Today we’re going to pull out a record from my own collection – Holland, the 1973 album from the Beach Boys and one of my all-time favorites from the band. By the early 1970s, the days of hit singles (and even hit albums) were behind the Beach Boys, mainly because Brian Wilson’s control of the band had dissipated as he faded into a haze of drugs and mental illness.
The band’s manager (Jack Rieley, who also wrote lyrics for some of the Beach Boys’ music) suggested the group cut an album in Holland in hopes that a change of scenery might help snap Brian back to reality. So in 1972 the Beach Boys, their families and handlers and recording people all flew to Baambrugge, Netherlands, along with truckloads of California recording equipment. After a few false starts and panic attacks, even Brian Wilson got on the plane.
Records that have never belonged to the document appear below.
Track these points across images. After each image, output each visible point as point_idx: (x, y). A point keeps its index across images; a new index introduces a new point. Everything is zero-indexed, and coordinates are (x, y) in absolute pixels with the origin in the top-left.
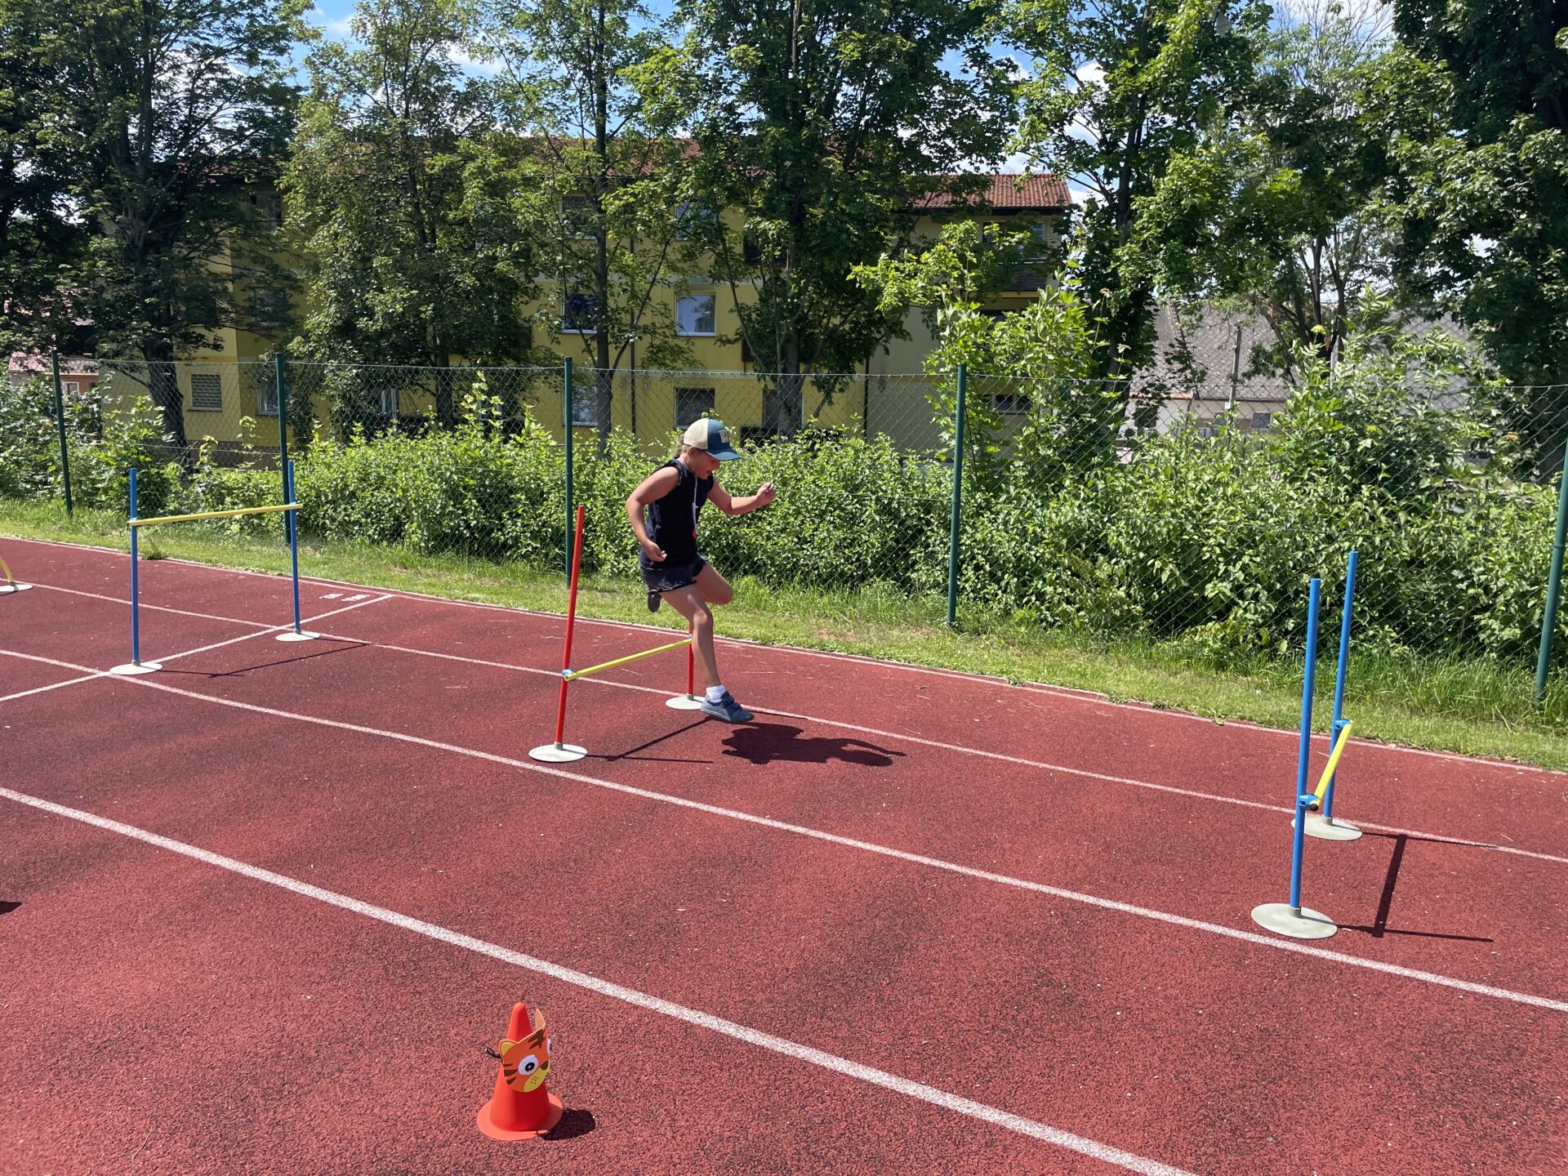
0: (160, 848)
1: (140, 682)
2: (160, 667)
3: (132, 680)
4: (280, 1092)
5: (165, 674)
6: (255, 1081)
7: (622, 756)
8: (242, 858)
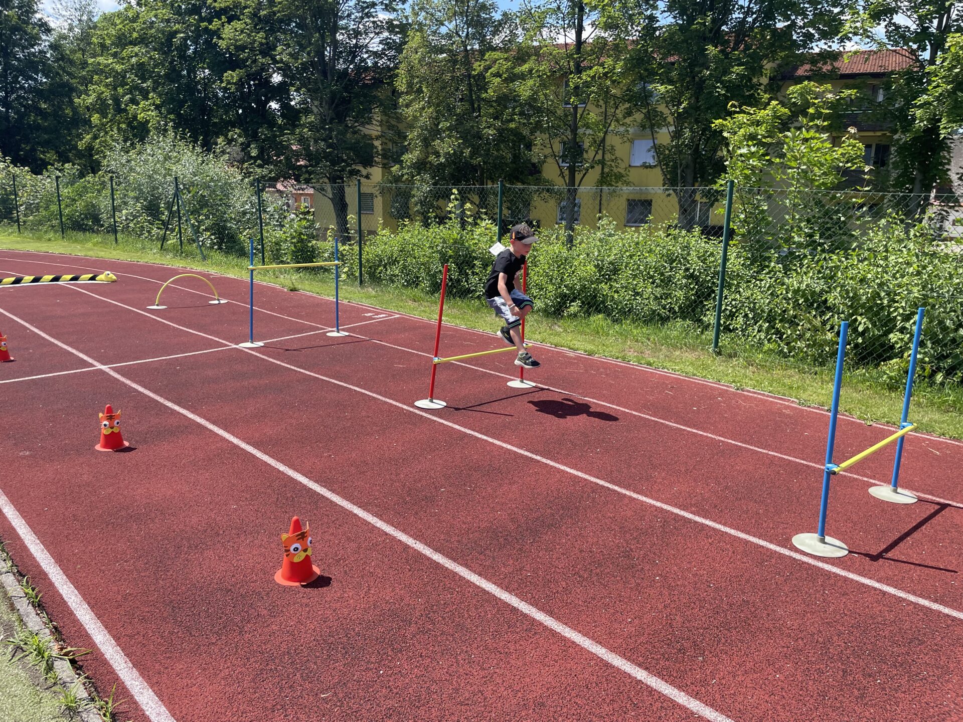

With younger brother Carl Wilson as the ringleader, the rest of the band stepped up to fill in for brother Brian – Dennis Wilson wrote two songs, “Steamboat” and “Only With You” (with lyrics supplied by Rieley and Mike Love, respectively) and Carl wrote “The Trader” (with anti-imperialist lyrics from Rieley). New members Blondie Chaplin and Ricky Fataar, who joined the previous year, chipped in with “Leaving This Town” and “We Got Love.”
All of the songs above are a mixed bag, if you’ve never heard any of them before it might be hard to recognize the Beach Boys’ trademark sound as you know it. They’re pleasant and professional, they’re a little edgy and experimental but honestly whenever Holland comes up those are rarely the songs people talk about.